• TASK TO COMPLETE: Below are the records; locate each line with the word "colors" and copy it.

== DATA SHOWN

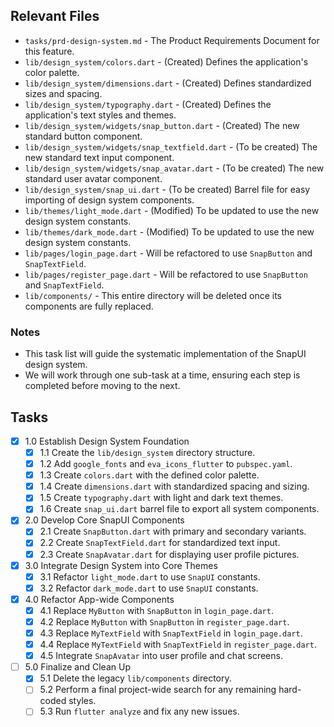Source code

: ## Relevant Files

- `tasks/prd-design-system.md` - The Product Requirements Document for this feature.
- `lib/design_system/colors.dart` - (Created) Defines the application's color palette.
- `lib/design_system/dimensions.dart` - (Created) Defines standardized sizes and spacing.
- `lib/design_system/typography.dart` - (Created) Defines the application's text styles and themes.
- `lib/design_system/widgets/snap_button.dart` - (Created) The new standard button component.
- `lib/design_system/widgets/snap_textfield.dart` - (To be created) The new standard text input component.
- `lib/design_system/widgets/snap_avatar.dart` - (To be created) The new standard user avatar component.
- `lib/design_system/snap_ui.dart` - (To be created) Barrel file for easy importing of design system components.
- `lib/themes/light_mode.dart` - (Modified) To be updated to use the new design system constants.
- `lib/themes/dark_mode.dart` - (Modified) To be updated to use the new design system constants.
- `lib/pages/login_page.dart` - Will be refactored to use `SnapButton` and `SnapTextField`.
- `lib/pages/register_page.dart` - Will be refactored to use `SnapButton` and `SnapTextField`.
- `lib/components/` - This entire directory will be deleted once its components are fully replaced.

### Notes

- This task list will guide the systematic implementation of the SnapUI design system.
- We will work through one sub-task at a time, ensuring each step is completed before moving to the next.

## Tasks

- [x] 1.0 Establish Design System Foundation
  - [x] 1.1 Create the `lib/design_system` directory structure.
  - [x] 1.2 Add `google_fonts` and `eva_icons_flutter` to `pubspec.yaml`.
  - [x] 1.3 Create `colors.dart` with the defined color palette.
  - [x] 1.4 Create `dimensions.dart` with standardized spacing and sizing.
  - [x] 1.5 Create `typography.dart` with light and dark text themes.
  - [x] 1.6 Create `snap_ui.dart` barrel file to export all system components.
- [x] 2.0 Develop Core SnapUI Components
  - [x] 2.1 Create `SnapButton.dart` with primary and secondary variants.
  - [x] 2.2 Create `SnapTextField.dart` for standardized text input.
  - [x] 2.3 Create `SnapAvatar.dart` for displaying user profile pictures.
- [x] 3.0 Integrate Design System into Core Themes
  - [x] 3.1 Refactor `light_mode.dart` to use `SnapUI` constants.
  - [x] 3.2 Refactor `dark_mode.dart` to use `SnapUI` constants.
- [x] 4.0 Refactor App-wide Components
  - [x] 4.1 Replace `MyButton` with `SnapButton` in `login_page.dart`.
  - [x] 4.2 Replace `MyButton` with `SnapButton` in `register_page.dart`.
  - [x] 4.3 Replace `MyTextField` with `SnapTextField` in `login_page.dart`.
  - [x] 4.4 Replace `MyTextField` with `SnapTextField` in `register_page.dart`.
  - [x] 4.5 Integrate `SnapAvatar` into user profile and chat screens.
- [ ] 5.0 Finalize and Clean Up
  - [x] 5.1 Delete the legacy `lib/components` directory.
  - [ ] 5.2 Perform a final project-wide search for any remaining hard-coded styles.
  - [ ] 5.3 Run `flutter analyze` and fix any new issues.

====

• ANSWER SPACE:
- `lib/design_system/colors.dart` - (Created) Defines the application's color palette.
  - [x] 1.3 Create `colors.dart` with the defined color palette.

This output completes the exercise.